I wish I had listened. One of my classmates' mom was in a camp during her youth. But that didn't register in my mind until long after I held my high school diploma.
It would be years later when I felt the need to write about this period of history. It would be when living in another country, at another setting. In North Carolina, I heard my friend Artie Kamiya talk about his mother who had been forced to spend years in a camp in Colorado after President Roosevelt issued Executive Order 9066. Shortly after Pearl Harbor was bombed, those of Japanese descent on the West Coast of the U.S. were sent to various camps. Many forced to these camps were American citizens. Most had never even been to Japan.
This shows just has strong fear and prejudice go and how they eat at people's hearts and minds. Americans, born in the United States, had to leave their homes, board trains with one suitcase each, and head to bleak camps where barracks became dwelling places.
I wrote Under the Silk Hibiscus with the help of materials I received from Artie's mom.
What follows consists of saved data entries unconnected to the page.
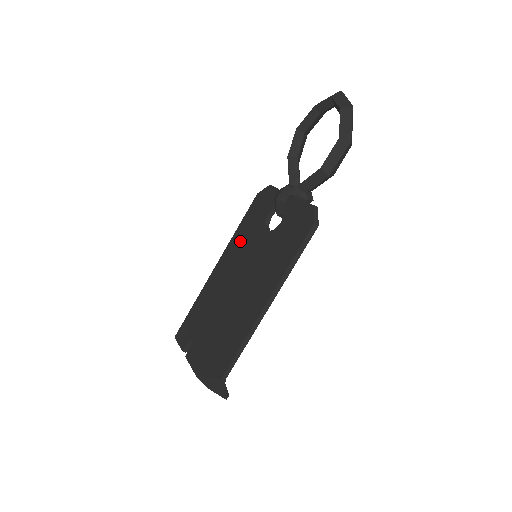
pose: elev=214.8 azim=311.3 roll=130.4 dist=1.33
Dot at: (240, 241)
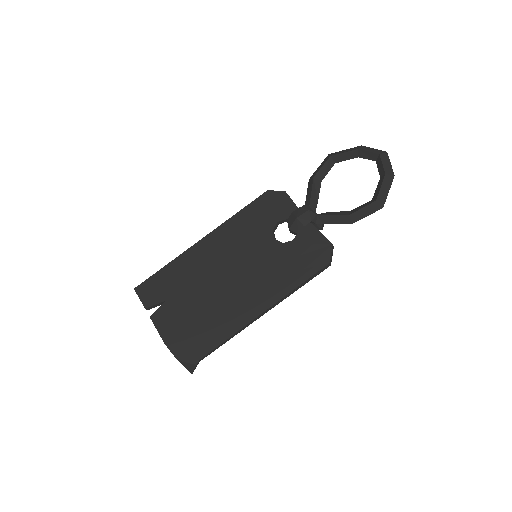
Dot at: (239, 230)
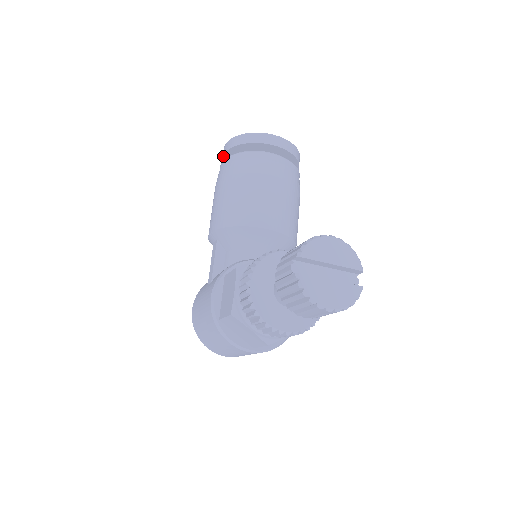
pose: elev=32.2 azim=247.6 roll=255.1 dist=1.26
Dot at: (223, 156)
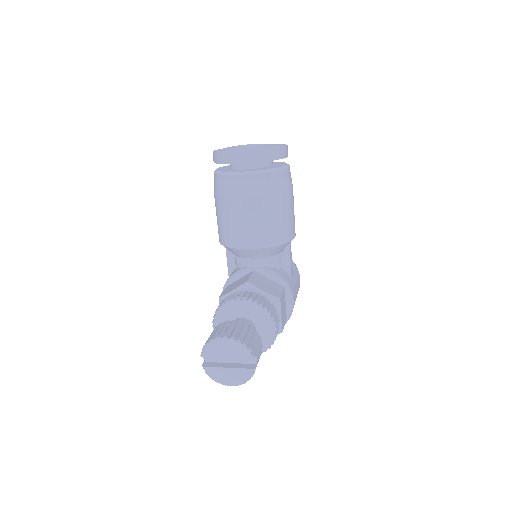
Dot at: occluded
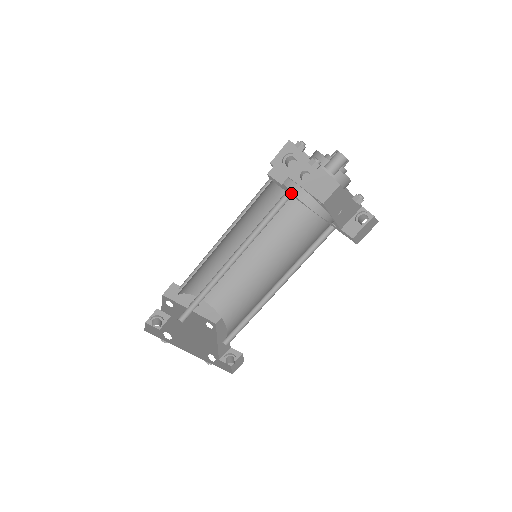
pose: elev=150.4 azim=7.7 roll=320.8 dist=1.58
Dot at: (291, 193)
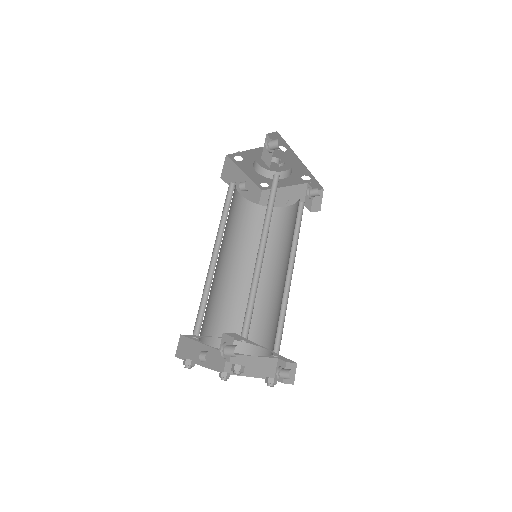
Dot at: (276, 175)
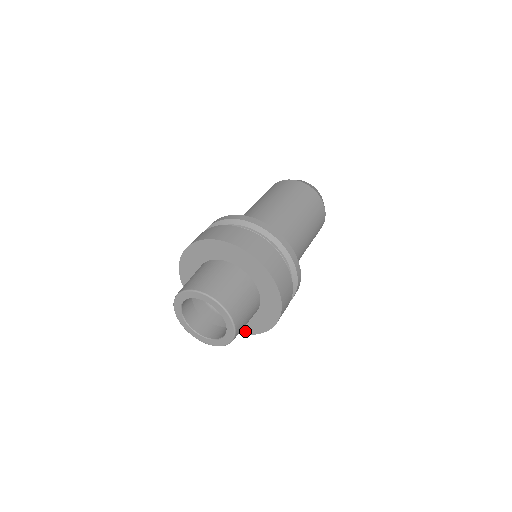
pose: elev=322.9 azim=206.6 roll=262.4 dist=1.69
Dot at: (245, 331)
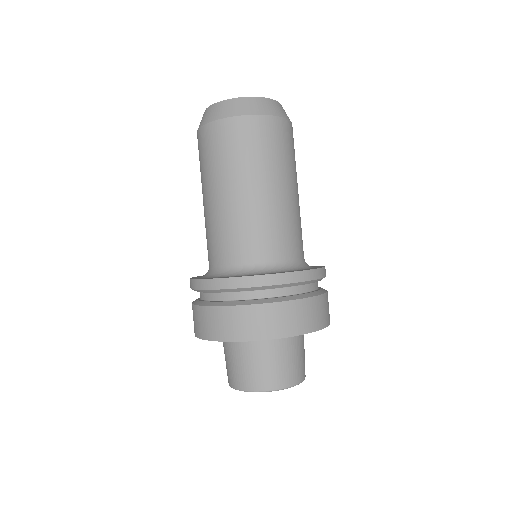
Dot at: occluded
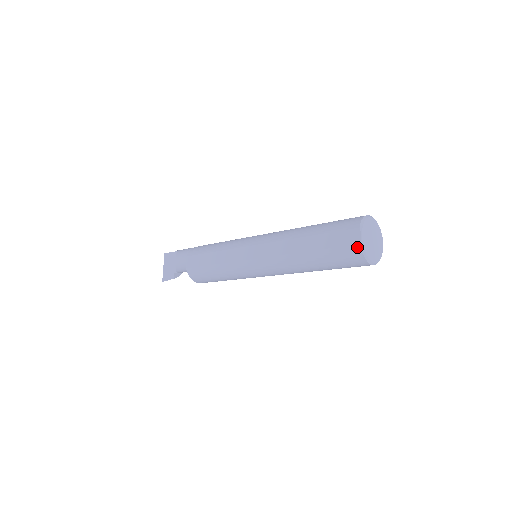
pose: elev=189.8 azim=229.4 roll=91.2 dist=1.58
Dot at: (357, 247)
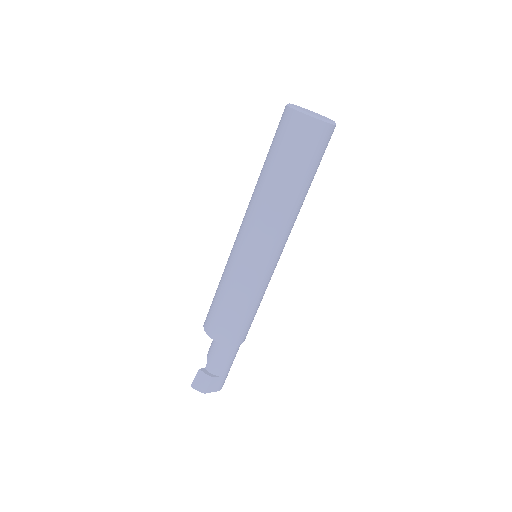
Dot at: occluded
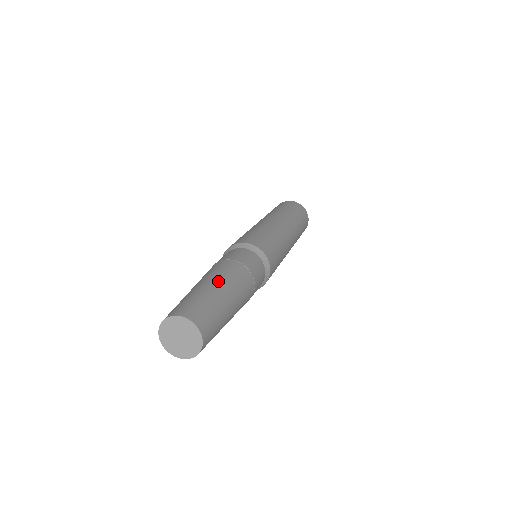
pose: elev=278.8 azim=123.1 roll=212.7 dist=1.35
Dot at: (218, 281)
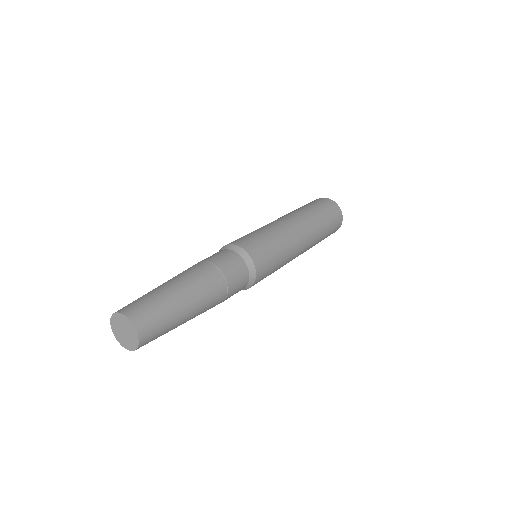
Dot at: (186, 288)
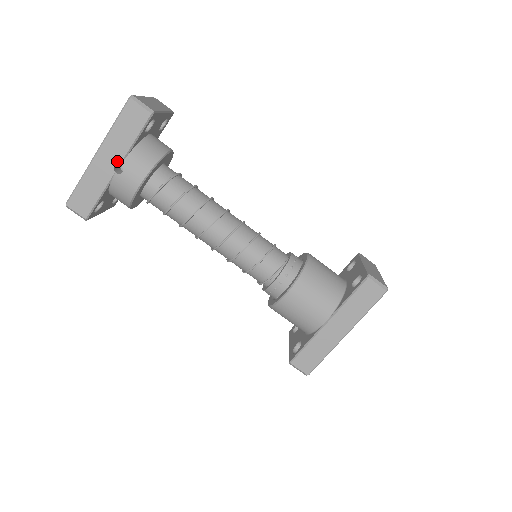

I was also able to interview Terri Takiguchi, a woman in my church who was sent from her life in California to a camp in Arizona during the war.
And this time I listened. At my computer, I heard the voices of dozens of others as I watched videos about one camp in particular---Heart Mountain in Wyoming. This camp became the setting for my fictional family, Nathan Mori, his siblings, mother, and aunt.
When I got the news that my high school wants me to come to Japan as an alumni author in residence, I couldn't believe it! Even now, most days, I think that I'm still dreaming. It's been since 1988 when I was there last as a teacher of English.
Early next year, I'll be flying to Japan, the country of my birth and childhood. In addition to going on a field trip with ninth graders to Hiroshima, I'll share about being an author and how I researched for my novel. I hear authentic food calling my name, too: Unagi, katsudon, chirashizushi, oyakodomburi, an pan, and of course, green tea ice cream (as pictured below).
I know it will be a most wonderful reunion.